May 21, 2018 – The award recognizes Johnson’s work in health economics and outcomes research.
The DCRI’s Reed Johnson, PhD, one of the most widely published experts in the field of health applications of stated-preference research, was recently recognized by the International Society for Pharmacoeconomics and Outcomes Research (ISPOR). He has been selected as the recipient of the Avedis Donabedian Lifetime Achievement Award for his outstanding, life-long contribution to the improvement of health outcomes.
Johnson was among the honorees for ISPOR’s 2018 Scientific and Leadership Awards, which are designed to foster and recognize excellence and outstanding technical achievement and leadership in health economics and outcomes research. He was presented the award today at ISPOR’s International Conference in Baltimore.
With over 140 publications in books and peer-reviewed journals, Johnson has four decades of academic and research experience in health and environmental economics and has helped pioneer the development of basic nonmarket valuation techniques which are widely used for benefit-cost analysis in health and environmental economics, through his work with the U.S. Environmental Protection Agency’s environmental economics research program during the 1980s.
Currently working on quantifying patients’ willingness to accept risks and side effects in return for therapeutic benefits and estimating general time equivalences among health states, Johnson’s research has used a survey-research method called discrete-choice experiments to quantify patients’ willingness to accept tradeoffs among treatment benefits and harms.
“Until quite recently, this research has been far from the mainstream focus of comparative-effectiveness analysis and health-technology assessment, however, recent interest in patient-centric healthcare provided an audience for the idea that patient-preference data could help inform regulatory decision making,” said Johnson.
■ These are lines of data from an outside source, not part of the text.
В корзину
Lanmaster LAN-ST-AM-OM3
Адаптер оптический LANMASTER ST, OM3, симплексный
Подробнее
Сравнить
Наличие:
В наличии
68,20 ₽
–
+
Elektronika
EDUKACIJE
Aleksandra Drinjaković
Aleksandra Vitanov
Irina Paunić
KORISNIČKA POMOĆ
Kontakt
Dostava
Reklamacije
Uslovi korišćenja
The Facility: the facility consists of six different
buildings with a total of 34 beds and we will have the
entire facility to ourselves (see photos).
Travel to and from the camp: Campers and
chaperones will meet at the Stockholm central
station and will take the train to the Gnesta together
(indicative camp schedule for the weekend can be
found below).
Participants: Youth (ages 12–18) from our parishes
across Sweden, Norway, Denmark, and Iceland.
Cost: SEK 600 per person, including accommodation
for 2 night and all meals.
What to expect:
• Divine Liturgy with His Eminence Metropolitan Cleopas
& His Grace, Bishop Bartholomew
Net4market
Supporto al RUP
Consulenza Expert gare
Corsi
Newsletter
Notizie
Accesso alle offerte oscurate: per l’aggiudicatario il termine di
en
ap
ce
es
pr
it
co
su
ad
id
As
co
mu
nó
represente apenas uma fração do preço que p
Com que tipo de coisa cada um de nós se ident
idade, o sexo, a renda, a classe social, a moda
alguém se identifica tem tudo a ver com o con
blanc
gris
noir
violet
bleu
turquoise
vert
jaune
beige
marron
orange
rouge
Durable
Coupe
“Because clinical benefits and risks are measured in different units, regulators must implicitly assign subjective importance weights to clinical outcomes,” he said. “Evidence on patients’ own importance weights for those outcomes is a way to explicitly incorporate the patient voice in such decisions. It is evident that this year’s Donabedian award was used to recognize the importance of this idea, rather than to recognize me personally.”
Johnson led the first U.S. Food and Drug Administration (FDA)sponsored study on patients’ willingness to accept benefit-risk tradeoffs for new health technologies. The study was used to develop recent FDA guidelines on submitting patient-preference data to support regulatory reviews of medical devices.
“The methods that Dr. Johnson has helped to develop over the last 25-30 years are now being appreciated and applied as we develop new approaches to patient centered research,” said the DCRI’s Shelby Reed, PhD, President of ISPOR and Director of the DCRI’s Preference Evaluation Research Group where she works alongside Johnson. “His winning this very prestigious award is recognition of the importance of patient preference and patient preference research at a greater level.”
Reed has worked with Johnson for the last four years on the Preference Evaluation Research Group, where they translate patients’ concerns and preferences into quantitative scientific evidence and address questions about representativeness and how to quantify the relative importance of different aspects of care and outcomes. According to Reed, Johnson has not only been the driver for the initial success of the group, but also the reason more and more people are acknowledging and recognizing the group’s work.
“Dr. Johnson is very generous in his mentorship and I continue to learn a tremendous amount from him, said Reed. “I congratulate him for this much deserving honor.”